Eure Majestät, der Staatsrat ist versammelt.

PETER.

(freudig) Ja, das ist’s, das ist’s. – Ich wollte mich an mein Volk erinnern! Kommen Sie meine Herren! Gehn Sie symmetrisch. Ist es nicht sehr heiß? NehmenSie doch auch Ihre Schnupftücher und wischen Sie sich das Gesicht. Ich bin immer so in Verlegenheit, wenn ich öffentlich sprechen soll. (Alle ab.)

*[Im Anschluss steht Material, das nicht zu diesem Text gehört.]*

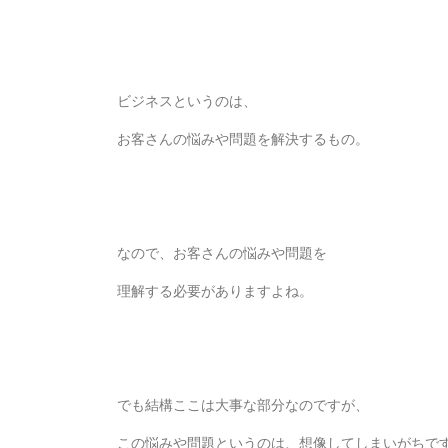
ビジネスというのは、
お客さんの悩みや問題を解決するもの。
なので、お客さんの悩みや問題を
理解する必要がありますよね。
でも結構ここは大事な部分なのですが、
この悩みや問題というのは、想像してしまいがちで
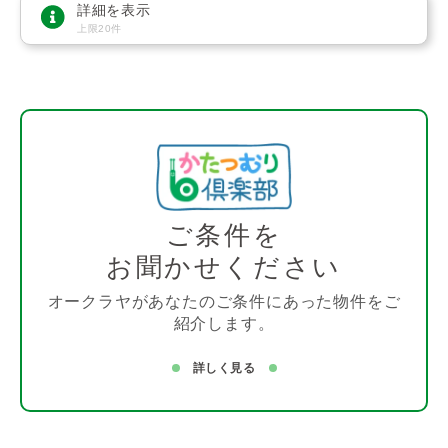
詳細を表示
上限20件
ご条件を
お聞かせください
オークラヤがあなたのご条件にあった物件をご
紹介します。
詳しく見る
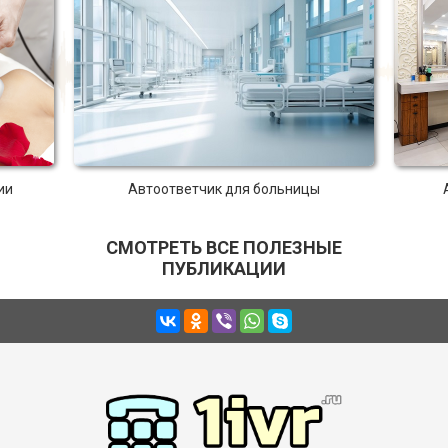
ии
Автоответчик для больницы
СМОТРЕТЬ ВСЕ ПОЛЕЗНЫЕ
ПУБЛИКАЦИИ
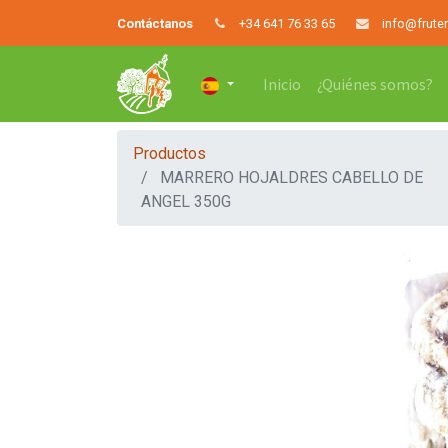
Contáctanos
+34 641 76 33 65
info@frute
Inicio
¿Quiénes somos?
Productos
MARRERO HOJALDRES CABELLO DE
ANGEL 350G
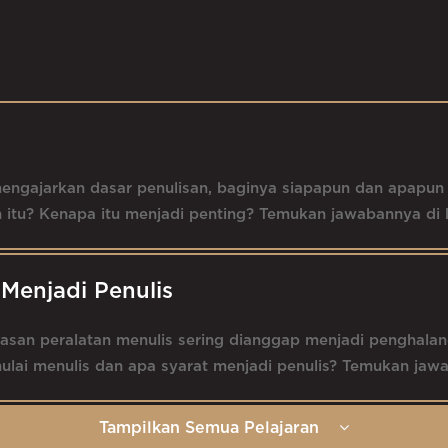
mengajarkan dasar penulisan, baginya siapapun dan apapu
n itu? Kenapa itu menjadi penting? Temukan jawabannya di k
Menjadi Penulis
tasan peralatan menulis sering dianggap menjadi penghala
ai menulis dan apa syarat menjadi penulis? Temukan jawab
Tampilkan Semua Pelajaran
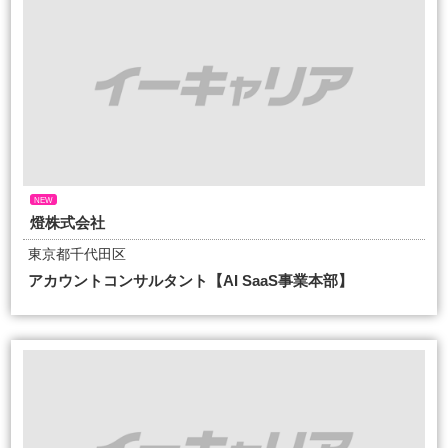
NEW
燈株式会社
東京都千代田区
アカウントコンサルタント【AI SaaS事業本部】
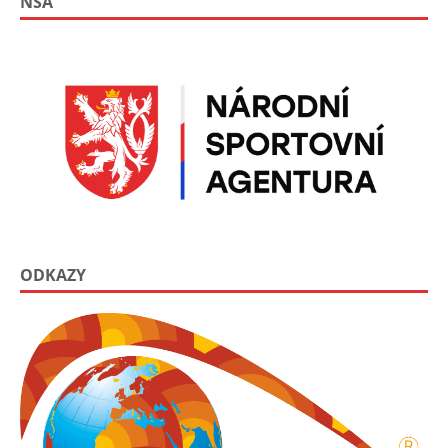
NSA
ODKAZY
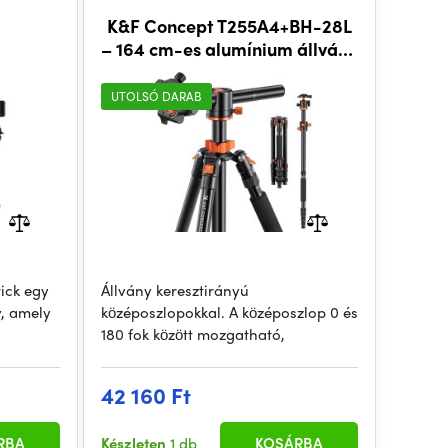
K&F Concept T255A4+BH-28L
– 164 cm-es alumínium állvány
keresztirányú középoszloppal
UTOLSÓ DARAB
tick egy
Állvány keresztirányú
y, amely
középoszlopokkal. A középoszlop 0 és
180 fok között mozgatható,
42 160 Ft
RBA
Készleten
1 db
KOSÁRBA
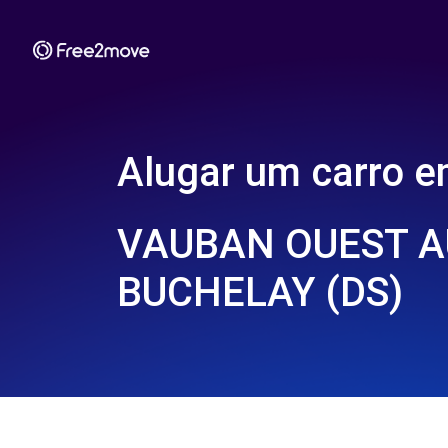
Alugar um carro 
VAUBAN OUEST A
BUCHELAY (DS)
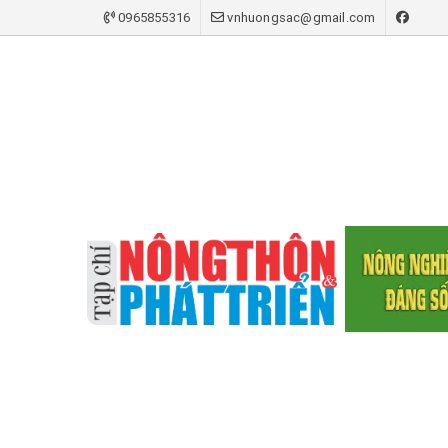
0965855316
vnhuongsac@gmail.com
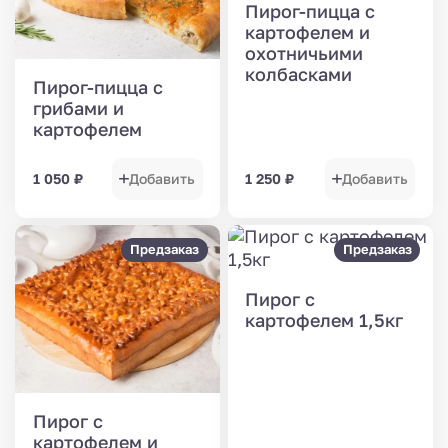
Пирог-пицца с
картофелем и
охотничьими
колбасками
Пирог-пицца с
грибами и
картофелем
1 050
₽
Добавить
1 250
₽
Добавить
Предзаказ
Предзаказ
Пирог с
картофелем 1,5кг
Пирог с
картофелем и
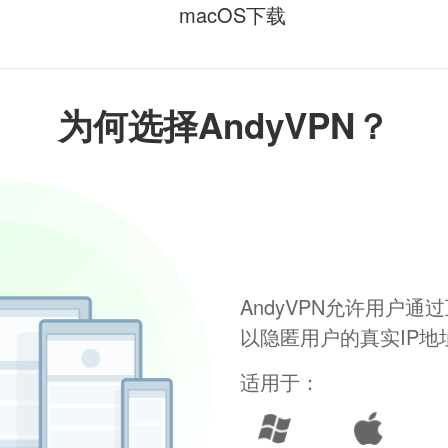
macOS下载
为何选择AndyVPN？
AndyVPN允许用户
以隐匿用户的真实IP
适用于：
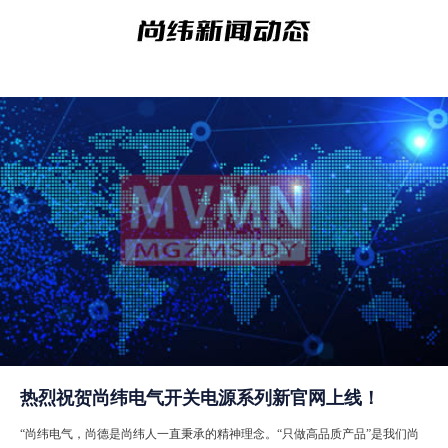
热烈祝贺尚纬电气开关电源系列新官网上线！
“尚纬电气，尚德是尚纬人一直秉承的精神理念。“只做高品质产品”是我们尚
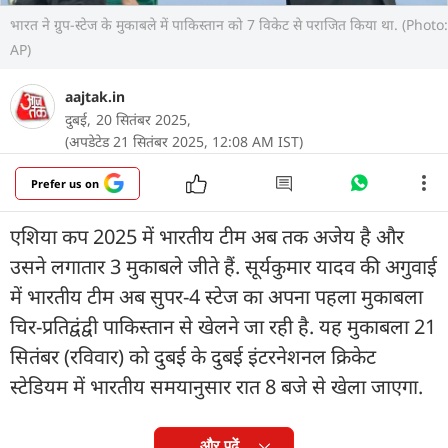
भारत ने ग्रुप-स्टेज के मुकाबले में पाकिस्तान को 7 विकेट से पराजित किया था. (Photo:
AP)
aajtak.in
दुबई,
20 सितंबर 2025,
(अपडेटेड 21 सितंबर 2025, 12:08 AM IST)
Prefer us on
एशिया कप 2025 में भारतीय टीम अब तक अजेय है और
उसने लगातार 3 मुकाबले जीते हैं. सूर्यकुमार यादव की अगुवाई
में भारतीय टीम अब सुपर-4 स्टेज का अपना पहला मुकाबला
चिर-प्रतिद्वंद्वी पाकिस्तान से खेलने जा रही है. यह मुकाबला 21
सितंबर (रविवार) को दुबई के दुबई इंटरनेशनल क्रिकेट
स्टेडियम में भारतीय समयानुसार रात 8 बजे से खेला जाएगा.
और पढ़ें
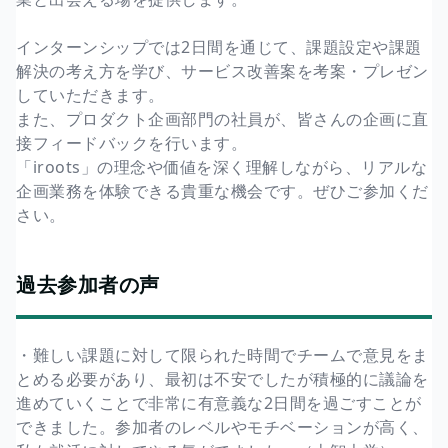
インターンシップでは2日間を通じて、課題設定や課題
解決の考え方を学び、サービス改善案を考案・プレゼン
していただきます。
また、プロダクト企画部門の社員が、皆さんの企画に直
接フィードバックを行います。
「iroots」の理念や価値を深く理解しながら、リアルな
企画業務を体験できる貴重な機会です。ぜひご参加くだ
さい。
過去参加者の声
・難しい課題に対して限られた時間でチームで意見をま
とめる必要があり、最初は不安でしたが積極的に議論を
進めていくことで非常に有意義な2日間を過ごすことが
できました。参加者のレベルやモチベーションが高く、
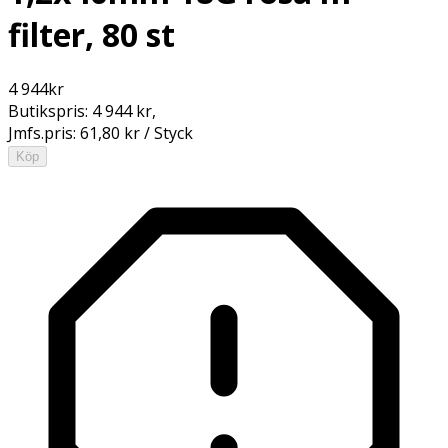
filter, 80 st
4 944
kr
Butikspris:
4 944 kr
,
Jmfs.pris:
61,80 kr / Styck
Köp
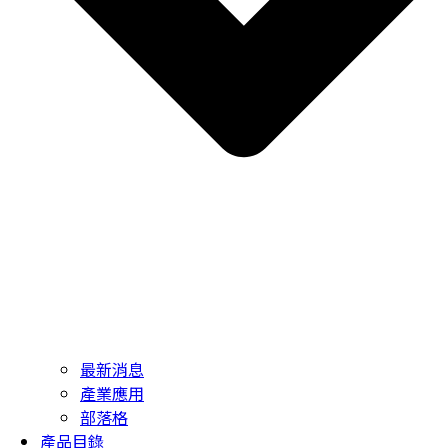
最新消息
產業應用
部落格
產品目錄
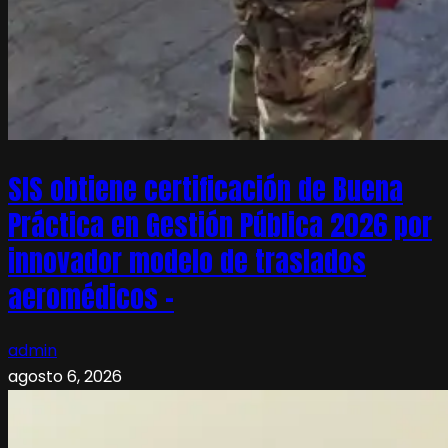
SIS obtiene certificación de Buena
Práctica en Gestión Pública 2026 por
innovador modelo de traslados
aeromédicos –
admin
agosto 6, 2026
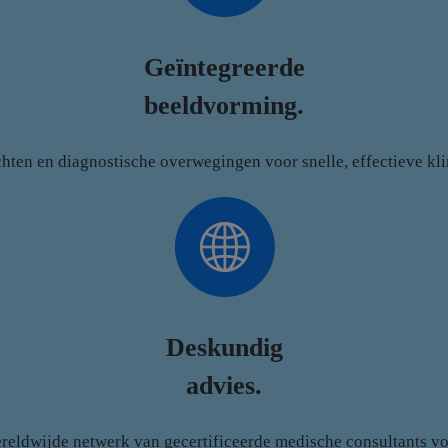
Geïntegreerde
beeldvorming.
chten en diagnostische overwegingen voor snelle, effectieve kl
Deskundig
advies.
reldwijde netwerk van gecertificeerde medische consultants v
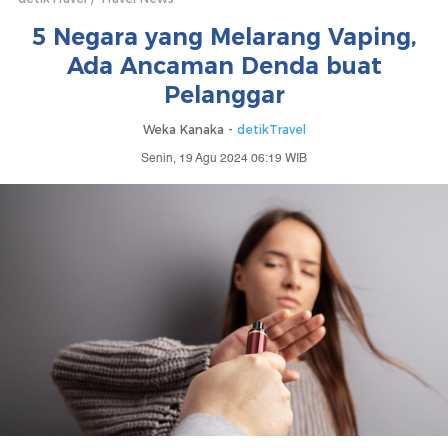
5 Negara yang Melarang Vaping,
Ada Ancaman Denda buat
Pelanggar
Weka Kanaka -
detikTravel
Senin, 19 Agu 2024 06:19 WIB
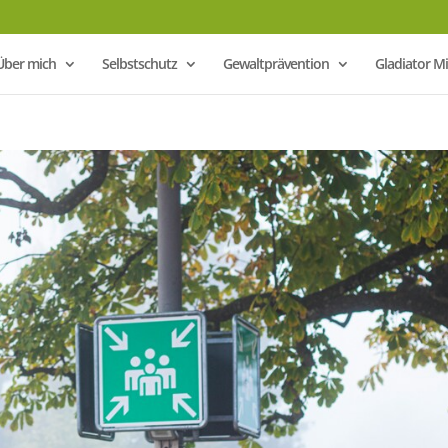
Über mich
Selbstschutz
Gewaltprävention
Gladiator 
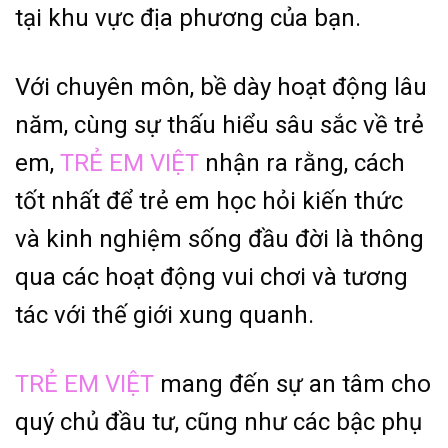
tại khu vực địa phương của bạn.
Với chuyên môn, bề dày hoạt động lâu
năm, cùng sự thấu hiểu sâu sắc về trẻ
em,
TRẺ EM VIỆT
nhận ra rằng, cách
tốt nhất để trẻ em học hỏi kiến thức
và kinh nghiệm sống đầu đời là thông
qua các hoạt động vui chơi và tương
tác với thế giới xung quanh.
TRẺ EM VIỆT
mang đến sự an tâm cho
quý chủ đầu tư, cũng như các bậc phụ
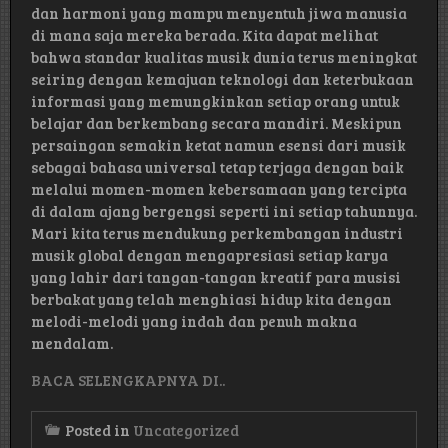
dan harmoni yang mampu menyentuh jiwa manusia
di mana saja mereka berada. Kita dapat melihat
bahwa standar kualitas musik dunia terus meningkat
seiring dengan kemajuan teknologi dan keterbukaan
informasi yang memungkinkan setiap orang untuk
belajar dan berkembang secara mandiri. Meskipun
persaingan semakin ketat namun esensi dari musik
sebagai bahasa universal tetap terjaga dengan baik
melalui momen-momen kebersamaan yang tercipta
di dalam ajang bergengsi seperti ini setiap tahunnya.
Mari kita terus mendukung perkembangan industri
musik global dengan mengapresiasi setiap karya
yang lahir dari tangan-tangan kreatif para musisi
berbakat yang telah menghiasi hidup kita dengan
melodi-melodi yang indah dan penuh makna
mendalam.
BACA SELENGKAPNYA DI..
Posted in
Uncategorized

König Peter. Der Staatsrat.

PETER.

Meine Lieben und Getreuen, ich wollte Euch hiermit kund und zu wissen tun, kund und zu wissen tun – denn entweder verheiratet sich mein Sohn, oder nicht (legt den Finger an die Nase) entweder, oder – Ihr versteht mich doch? Ein Drittes gibt es nicht. Der Mensch muss denken. (Steht eine Zeitlang sinnend.) Wenn ich so laut rede, so weiß ich nicht wer es eigentlich ist, ich oder ein anderer, das ängstigt mich. (Nach langem Besinnen.) Ich bin ich. – Was halten Sie davon, Präsident?

PRÄSIDENT.

(gravitätisch langsam) Eure Majestät, vielleicht ist es so, vielleicht ist es aber auch nicht so.

DER GANZE STAATSRAT IM CHOR.

Ja, vielleicht ist es so, vielleicht ist es aber auch nicht so.

KÖNIG PETER.

(mit Rührung) O meine Weisen! – Also von was war eigentlich die Rede? Von was wollte ich sprechen? Präsident, was haben Sie ein so kurzes Gedächtnis bei einer so feierlichen Gelegenheit? Die Sitzung ist aufgehoben. (Er entfernt sich feierlich, der ganze Staatsrat folgt ihm.)